Ga. SC remands strip club's suit over county ordinances

Hines

ATLANTA (Legal Newsline) - The Georgia Supreme Court ruled last week that a lower court must reconsider a strip club's request for an injunction against revisions to county ordinances.

The Court, in its opinion Friday, reversed a trial court's order denying a petition by Great American Dream Inc. d/b/a Pin Ups Night Club for an injunction.

Pin Ups, located in DeKalb County, holds a restaurant license as well as a license allowing it to sell alcoholic beverages by the drink. Its alcohol services end each day at a time in accord with county ordinances.

In addition to serving alcoholic beverages, it provides breakfast food from the time drink service ends until 7 a.m. daily, when the club closes. It reopens at 9 a.m.

In June 2010, the DeKalb County Board of Commissioners amended its ordinances to provide that one hour after the end of the legal period for selling alcoholic beverages, the business must be cleared of customers, close and not reopen until 9 a.m.

Pin Ups, naming the board, its members and DeKalb County as defendants, filed a petition seeking temporary and permanent injunctive relief from the operation of the ordinances, as well as damages, attorney fees and a declaratory judgment.

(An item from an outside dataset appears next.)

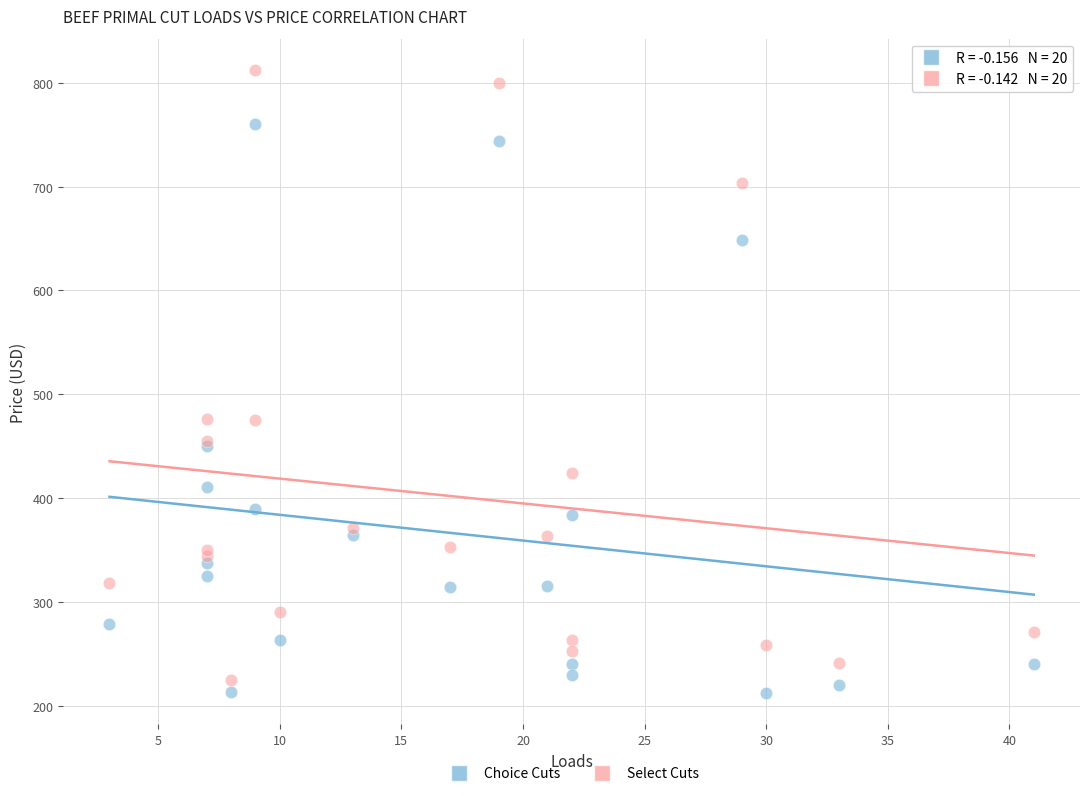

What is the X range (max minus min) for the scatter plot?

38.0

The trial court denied a temporary restraining order.

A hearing was held on the club's request for an injunction and, after "balancing the equities between the parties," the trial court denied Pin Ups injunctive relief pending trial.

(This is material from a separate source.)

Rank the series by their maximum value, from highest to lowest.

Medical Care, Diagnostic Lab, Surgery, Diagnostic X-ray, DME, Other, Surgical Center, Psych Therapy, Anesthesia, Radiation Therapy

The club asserts that in doing so, the trial court applied an "incorrect standard" to analyze the impact of the ordinances upon its free speech rights.

The state's high court, in its seven-page opinion, said to evaluate that claim, it must be determined whether Pin Ups asserted violations of a right under the First Amendment of the U.S. Constitution, or under the Georgia Constitution.

"The distinction is important; this Court recently reiterated that our precedents have established that Georgia's constitutional protection of free speech is broader than that provided by the First Amendment," Justice P. Harris Hines noted.

In its petition, Pin Ups specified that the ordinances violate the Georgia Constitution. There was no mention of the First Amendment.

"As Pin Ups alleged a violation of free speech rights under the Georgia Constitution, the trial court erred in applying the rational basis test," Hines wrote.

"The entertainment activity at issue has been recognized as expressive conduct protected under our Constitution's free speech clause."

The county argues that the ordinances are justified on the grounds of combating the "undesirable secondary effects" of businesses that sell alcoholic beverages by promoting enforcement of required closing times.

The ordinances, it contends, are considered content neutral.

"A content-neutral regulation that incidentally affects protected expression must undergo something more than the rational basis test. Such a law can be upheld only 'if it furthers an important government interest; if the government interest is unrelated to the suppression of speech; and if the incidental restriction of speech is no greater than is essential to the furtherance of that interest,'" Hines wrote.

"Inasmuch as the trial court made its ruling based upon an incorrect legal standard, we must reverse its decision and remand the case to that court for it to evaluate Pin Ups' request for injunctive relief using the correct legal standard," he concluded.